The answer should be the lines from the one with "always @(posedge clk)" through the final line of the entries, restated word for word.
** Dataset excerpts follows **
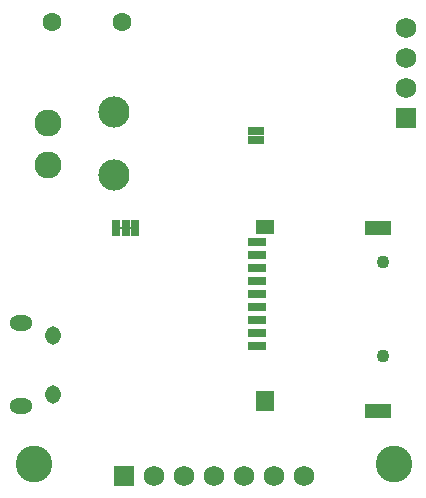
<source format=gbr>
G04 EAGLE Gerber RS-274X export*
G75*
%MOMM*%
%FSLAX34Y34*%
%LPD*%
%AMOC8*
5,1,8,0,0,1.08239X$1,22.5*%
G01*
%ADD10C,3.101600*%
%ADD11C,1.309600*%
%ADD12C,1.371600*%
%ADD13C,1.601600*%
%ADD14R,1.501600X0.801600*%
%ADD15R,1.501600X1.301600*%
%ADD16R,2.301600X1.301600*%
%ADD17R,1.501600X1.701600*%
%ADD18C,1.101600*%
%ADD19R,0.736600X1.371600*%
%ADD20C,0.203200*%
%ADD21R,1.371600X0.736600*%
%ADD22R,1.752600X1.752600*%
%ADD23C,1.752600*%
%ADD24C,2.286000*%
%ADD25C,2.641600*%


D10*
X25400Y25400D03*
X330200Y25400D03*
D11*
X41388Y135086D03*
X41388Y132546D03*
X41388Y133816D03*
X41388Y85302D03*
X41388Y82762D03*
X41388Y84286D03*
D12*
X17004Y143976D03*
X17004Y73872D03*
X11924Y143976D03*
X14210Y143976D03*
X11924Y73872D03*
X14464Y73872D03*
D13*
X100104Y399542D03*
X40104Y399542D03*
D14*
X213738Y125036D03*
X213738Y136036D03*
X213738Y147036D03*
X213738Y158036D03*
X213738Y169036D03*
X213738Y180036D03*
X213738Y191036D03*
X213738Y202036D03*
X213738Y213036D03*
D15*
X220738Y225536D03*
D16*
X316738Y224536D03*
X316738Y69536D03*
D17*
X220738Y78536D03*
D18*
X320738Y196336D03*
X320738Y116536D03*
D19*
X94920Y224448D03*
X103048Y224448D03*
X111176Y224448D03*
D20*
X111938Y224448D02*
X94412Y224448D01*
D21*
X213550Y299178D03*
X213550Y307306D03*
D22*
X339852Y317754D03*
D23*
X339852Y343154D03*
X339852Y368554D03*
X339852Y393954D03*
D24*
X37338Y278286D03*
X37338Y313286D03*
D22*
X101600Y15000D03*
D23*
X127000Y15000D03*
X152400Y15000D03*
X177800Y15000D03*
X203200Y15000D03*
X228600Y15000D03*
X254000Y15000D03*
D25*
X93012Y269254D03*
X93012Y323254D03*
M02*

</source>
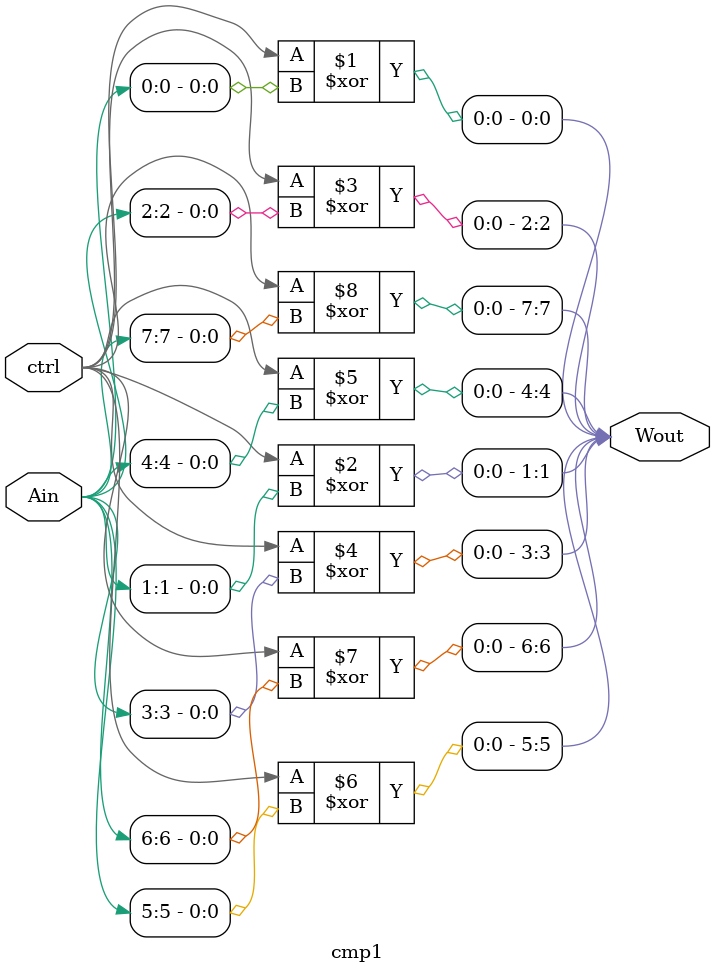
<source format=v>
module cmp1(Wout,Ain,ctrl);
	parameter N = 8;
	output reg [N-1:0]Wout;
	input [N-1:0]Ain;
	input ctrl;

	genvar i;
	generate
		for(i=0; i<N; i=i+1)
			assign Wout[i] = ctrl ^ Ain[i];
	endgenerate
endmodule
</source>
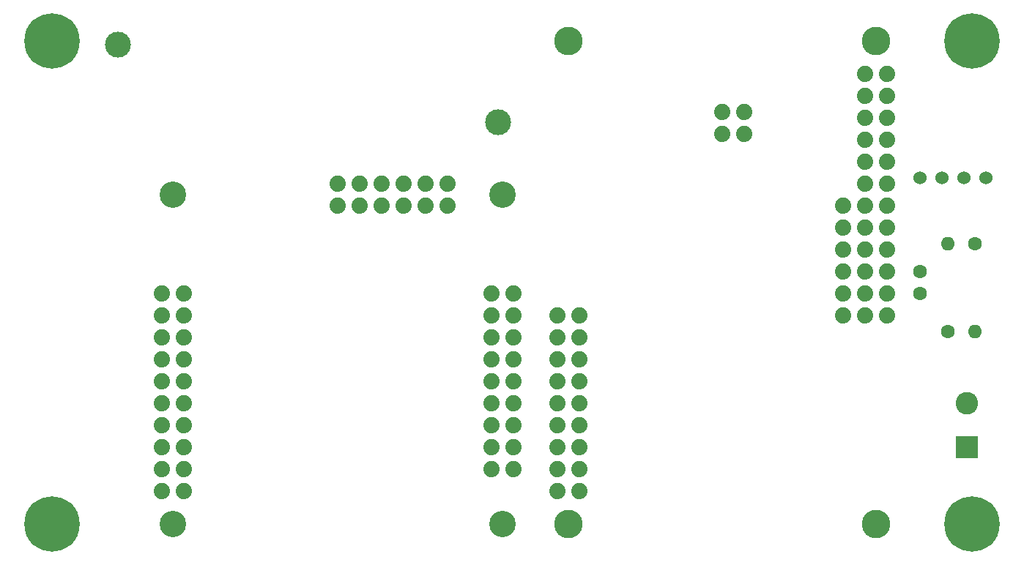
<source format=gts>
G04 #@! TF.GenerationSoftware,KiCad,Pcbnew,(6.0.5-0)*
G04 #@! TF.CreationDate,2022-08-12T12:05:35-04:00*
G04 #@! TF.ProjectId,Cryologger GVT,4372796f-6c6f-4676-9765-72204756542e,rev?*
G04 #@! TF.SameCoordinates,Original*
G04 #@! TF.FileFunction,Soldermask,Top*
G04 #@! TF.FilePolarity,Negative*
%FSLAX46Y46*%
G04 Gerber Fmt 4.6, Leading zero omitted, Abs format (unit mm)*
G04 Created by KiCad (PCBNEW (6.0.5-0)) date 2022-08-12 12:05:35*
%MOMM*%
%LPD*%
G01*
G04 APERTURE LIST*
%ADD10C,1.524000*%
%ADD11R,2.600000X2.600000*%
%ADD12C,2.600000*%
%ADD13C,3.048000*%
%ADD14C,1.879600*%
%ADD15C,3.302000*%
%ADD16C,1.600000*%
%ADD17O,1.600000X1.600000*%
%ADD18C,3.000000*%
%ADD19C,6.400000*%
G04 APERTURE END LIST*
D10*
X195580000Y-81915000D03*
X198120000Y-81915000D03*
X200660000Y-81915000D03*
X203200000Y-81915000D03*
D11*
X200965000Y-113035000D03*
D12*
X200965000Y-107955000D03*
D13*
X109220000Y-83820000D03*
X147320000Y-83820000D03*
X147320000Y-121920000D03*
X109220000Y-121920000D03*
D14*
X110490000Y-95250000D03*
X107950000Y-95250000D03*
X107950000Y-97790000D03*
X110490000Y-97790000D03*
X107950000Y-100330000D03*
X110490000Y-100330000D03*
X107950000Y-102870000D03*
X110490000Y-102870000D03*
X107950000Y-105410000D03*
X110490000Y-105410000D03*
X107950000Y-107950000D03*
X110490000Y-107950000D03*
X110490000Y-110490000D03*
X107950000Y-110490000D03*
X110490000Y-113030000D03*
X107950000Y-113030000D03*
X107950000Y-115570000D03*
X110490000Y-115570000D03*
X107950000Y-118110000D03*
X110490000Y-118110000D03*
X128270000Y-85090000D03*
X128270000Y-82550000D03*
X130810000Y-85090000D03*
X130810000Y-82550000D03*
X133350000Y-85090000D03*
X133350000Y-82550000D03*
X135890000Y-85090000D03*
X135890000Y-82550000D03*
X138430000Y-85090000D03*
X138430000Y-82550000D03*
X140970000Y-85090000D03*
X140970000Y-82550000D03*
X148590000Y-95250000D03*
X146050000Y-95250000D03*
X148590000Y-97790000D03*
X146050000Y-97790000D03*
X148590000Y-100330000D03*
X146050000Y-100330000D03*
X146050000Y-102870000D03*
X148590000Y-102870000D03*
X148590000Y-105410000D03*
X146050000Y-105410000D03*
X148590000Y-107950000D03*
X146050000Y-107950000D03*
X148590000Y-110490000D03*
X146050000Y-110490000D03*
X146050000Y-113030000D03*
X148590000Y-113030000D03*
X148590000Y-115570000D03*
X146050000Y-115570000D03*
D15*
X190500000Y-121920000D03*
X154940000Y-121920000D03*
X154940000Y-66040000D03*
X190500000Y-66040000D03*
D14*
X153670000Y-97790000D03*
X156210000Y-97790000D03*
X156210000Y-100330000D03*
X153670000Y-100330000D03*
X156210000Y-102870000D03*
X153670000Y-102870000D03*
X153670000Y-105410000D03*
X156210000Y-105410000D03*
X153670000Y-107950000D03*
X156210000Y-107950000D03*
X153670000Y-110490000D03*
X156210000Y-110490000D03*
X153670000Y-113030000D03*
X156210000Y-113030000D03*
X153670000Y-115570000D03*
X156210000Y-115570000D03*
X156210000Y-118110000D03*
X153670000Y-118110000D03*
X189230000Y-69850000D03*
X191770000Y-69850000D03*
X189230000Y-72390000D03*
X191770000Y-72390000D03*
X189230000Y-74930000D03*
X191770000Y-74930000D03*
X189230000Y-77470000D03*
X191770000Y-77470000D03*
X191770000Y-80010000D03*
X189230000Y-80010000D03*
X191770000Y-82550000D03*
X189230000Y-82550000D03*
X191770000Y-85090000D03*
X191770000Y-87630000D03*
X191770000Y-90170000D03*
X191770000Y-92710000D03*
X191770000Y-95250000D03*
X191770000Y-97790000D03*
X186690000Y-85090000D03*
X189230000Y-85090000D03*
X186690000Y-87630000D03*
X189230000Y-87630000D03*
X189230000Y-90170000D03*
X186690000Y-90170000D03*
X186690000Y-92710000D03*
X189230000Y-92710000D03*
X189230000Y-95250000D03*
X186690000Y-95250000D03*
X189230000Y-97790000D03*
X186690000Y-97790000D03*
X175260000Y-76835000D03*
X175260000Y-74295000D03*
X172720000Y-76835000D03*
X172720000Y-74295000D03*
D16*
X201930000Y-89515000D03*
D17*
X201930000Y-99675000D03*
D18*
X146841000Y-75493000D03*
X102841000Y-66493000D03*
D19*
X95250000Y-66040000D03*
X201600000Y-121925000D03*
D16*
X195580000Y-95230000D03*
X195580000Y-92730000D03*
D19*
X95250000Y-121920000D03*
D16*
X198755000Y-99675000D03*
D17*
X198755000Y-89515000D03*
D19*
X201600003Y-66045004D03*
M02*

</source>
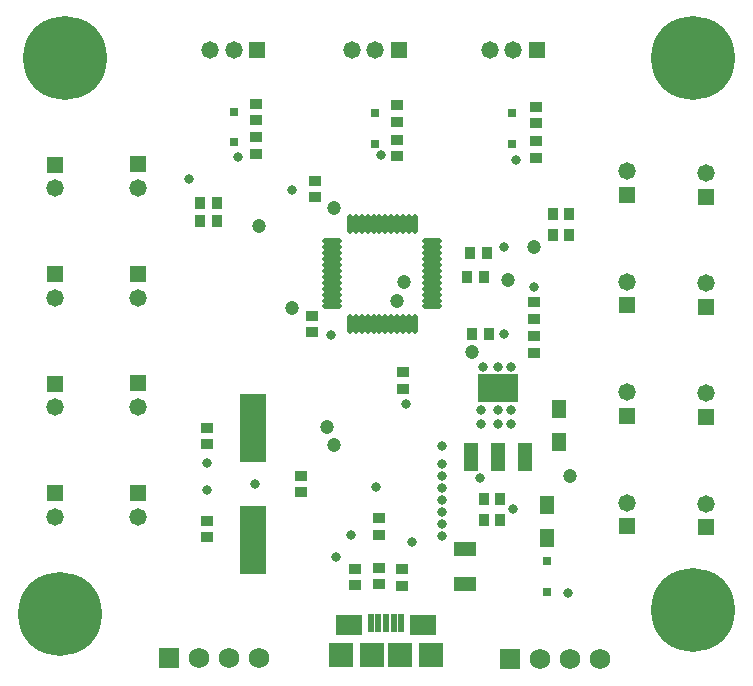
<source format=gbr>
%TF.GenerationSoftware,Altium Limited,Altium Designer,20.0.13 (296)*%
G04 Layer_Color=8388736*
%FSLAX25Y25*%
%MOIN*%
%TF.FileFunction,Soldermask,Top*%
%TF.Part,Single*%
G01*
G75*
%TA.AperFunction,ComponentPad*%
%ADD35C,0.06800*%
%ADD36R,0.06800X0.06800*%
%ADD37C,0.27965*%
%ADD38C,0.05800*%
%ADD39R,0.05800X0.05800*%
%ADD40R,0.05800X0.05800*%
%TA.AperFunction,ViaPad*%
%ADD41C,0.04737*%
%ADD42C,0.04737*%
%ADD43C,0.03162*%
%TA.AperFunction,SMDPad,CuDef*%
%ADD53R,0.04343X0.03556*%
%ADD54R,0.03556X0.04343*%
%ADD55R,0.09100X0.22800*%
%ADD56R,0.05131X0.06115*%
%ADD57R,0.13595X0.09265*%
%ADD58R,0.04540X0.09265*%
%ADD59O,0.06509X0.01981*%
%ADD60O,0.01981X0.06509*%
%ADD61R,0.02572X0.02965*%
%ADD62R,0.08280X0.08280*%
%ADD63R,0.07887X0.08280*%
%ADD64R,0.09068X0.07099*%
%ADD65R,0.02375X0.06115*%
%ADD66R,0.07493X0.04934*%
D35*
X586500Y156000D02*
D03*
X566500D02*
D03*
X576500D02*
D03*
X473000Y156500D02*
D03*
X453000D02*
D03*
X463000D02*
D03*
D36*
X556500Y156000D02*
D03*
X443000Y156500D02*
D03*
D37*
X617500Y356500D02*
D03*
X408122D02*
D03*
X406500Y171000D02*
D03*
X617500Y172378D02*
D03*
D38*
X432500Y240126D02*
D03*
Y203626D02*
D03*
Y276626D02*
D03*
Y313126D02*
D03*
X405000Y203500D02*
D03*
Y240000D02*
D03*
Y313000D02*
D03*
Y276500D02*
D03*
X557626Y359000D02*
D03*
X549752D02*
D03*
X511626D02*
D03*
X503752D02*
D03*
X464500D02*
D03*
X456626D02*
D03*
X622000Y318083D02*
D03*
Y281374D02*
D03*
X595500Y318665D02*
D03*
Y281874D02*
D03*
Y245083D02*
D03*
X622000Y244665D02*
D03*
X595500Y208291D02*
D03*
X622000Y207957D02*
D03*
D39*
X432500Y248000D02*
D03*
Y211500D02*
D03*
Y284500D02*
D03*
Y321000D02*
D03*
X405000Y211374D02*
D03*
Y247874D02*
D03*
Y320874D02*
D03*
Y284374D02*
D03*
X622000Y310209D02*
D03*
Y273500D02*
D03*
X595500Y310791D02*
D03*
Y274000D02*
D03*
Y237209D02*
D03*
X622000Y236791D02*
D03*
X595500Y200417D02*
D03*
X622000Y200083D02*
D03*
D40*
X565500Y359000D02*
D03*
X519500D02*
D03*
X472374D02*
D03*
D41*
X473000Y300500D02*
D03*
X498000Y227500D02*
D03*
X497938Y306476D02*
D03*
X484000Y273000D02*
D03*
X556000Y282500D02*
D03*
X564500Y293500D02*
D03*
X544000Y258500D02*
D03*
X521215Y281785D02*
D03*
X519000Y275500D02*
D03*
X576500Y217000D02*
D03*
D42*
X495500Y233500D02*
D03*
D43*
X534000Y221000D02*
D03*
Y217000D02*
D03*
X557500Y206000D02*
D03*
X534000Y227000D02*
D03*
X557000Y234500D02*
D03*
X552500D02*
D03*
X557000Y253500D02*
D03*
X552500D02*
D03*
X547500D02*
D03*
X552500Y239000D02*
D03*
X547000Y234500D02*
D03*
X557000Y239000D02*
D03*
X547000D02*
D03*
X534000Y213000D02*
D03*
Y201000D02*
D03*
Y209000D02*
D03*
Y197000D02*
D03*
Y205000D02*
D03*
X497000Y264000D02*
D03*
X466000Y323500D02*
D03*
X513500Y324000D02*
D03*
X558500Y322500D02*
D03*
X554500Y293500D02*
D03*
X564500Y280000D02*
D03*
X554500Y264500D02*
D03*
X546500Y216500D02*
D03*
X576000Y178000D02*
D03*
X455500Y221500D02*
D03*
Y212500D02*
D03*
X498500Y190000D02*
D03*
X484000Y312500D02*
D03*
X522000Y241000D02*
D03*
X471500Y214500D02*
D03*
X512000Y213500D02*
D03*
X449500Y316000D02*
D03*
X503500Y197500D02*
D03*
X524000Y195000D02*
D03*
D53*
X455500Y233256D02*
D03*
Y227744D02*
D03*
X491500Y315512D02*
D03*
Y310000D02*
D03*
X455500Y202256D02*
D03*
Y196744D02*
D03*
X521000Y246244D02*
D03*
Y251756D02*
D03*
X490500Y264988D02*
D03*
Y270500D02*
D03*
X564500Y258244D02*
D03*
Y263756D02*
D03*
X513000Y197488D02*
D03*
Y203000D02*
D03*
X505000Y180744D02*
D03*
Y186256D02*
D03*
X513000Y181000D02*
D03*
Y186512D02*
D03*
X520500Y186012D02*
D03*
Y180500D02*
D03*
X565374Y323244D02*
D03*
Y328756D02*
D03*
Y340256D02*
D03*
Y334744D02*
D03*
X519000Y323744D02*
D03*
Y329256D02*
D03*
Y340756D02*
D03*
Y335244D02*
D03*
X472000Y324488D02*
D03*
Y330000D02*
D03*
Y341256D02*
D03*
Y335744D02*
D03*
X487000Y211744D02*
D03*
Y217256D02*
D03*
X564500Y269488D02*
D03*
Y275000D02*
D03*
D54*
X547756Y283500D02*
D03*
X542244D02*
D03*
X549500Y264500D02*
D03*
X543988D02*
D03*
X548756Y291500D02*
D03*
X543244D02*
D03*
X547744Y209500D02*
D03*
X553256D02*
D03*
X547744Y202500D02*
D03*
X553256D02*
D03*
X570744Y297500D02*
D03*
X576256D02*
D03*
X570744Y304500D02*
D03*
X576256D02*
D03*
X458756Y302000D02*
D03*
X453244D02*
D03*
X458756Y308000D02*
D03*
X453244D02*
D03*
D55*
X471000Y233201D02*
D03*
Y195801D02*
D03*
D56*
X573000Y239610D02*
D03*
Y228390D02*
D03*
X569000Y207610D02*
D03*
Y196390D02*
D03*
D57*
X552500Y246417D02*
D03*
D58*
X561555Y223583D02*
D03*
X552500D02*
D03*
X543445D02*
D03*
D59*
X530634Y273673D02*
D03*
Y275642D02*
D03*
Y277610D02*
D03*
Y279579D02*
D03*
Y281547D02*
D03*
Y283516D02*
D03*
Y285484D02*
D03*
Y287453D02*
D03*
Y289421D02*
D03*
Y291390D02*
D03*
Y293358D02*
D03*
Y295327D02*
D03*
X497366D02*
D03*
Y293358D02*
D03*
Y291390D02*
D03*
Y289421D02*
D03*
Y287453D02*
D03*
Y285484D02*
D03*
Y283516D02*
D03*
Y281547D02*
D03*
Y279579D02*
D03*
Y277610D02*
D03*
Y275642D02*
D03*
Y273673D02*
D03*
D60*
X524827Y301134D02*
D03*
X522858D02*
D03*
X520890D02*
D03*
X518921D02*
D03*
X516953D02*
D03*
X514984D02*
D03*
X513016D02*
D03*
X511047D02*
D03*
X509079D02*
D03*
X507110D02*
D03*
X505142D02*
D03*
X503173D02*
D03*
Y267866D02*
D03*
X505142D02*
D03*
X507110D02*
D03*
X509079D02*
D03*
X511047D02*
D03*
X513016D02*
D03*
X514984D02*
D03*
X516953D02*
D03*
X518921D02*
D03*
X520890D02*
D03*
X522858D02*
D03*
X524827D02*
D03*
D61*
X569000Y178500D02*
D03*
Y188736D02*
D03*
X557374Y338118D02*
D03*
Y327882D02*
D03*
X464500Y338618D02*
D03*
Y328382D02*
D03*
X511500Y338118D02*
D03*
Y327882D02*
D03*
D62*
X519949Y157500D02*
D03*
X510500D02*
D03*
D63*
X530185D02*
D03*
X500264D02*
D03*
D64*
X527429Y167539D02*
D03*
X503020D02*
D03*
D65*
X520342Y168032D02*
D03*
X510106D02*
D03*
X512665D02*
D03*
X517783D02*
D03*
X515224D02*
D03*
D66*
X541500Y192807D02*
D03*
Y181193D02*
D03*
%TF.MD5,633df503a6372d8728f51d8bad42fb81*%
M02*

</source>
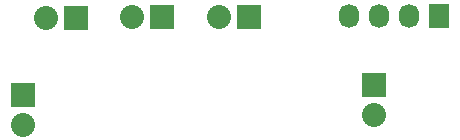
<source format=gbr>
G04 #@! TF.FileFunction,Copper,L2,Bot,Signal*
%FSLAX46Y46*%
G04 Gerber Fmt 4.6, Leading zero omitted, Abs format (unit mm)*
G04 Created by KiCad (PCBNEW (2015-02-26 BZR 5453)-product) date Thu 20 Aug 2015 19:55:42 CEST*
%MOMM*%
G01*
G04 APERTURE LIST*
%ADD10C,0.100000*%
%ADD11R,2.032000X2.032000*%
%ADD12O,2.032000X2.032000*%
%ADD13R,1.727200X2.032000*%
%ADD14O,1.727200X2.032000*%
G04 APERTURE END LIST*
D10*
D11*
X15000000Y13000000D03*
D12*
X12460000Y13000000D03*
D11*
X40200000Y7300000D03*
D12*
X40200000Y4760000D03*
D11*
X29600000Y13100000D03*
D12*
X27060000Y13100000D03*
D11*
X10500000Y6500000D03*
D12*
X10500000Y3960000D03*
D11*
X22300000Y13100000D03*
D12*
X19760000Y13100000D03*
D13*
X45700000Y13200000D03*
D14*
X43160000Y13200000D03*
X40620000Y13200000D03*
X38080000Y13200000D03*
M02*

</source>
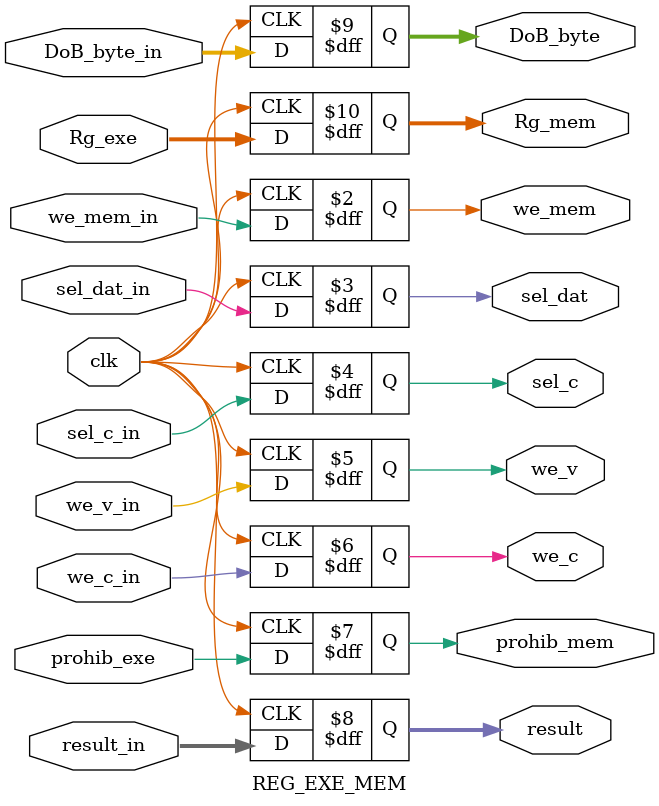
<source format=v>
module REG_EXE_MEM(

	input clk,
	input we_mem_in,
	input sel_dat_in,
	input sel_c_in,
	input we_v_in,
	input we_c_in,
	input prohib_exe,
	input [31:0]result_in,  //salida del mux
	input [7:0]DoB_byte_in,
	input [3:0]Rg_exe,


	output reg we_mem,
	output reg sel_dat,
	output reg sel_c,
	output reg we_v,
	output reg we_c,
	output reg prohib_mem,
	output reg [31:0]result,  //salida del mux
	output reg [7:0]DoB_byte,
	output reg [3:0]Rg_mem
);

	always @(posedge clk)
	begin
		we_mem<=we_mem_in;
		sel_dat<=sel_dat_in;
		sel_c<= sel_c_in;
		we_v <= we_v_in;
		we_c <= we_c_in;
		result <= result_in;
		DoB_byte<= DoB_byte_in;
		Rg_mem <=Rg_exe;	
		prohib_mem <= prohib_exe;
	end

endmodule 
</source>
** End of Dataset excerpts **
Answer to the exercise »
	always @(posedge clk)
	begin
		we_mem<=we_mem_in;
		sel_dat<=sel_dat_in;
		sel_c<= sel_c_in;
		we_v <= we_v_in;
		we_c <= we_c_in;
		result <= result_in;
		DoB_byte<= DoB_byte_in;
		Rg_mem <=Rg_exe;	
		prohib_mem <= prohib_exe;
	end

endmodule 
</source>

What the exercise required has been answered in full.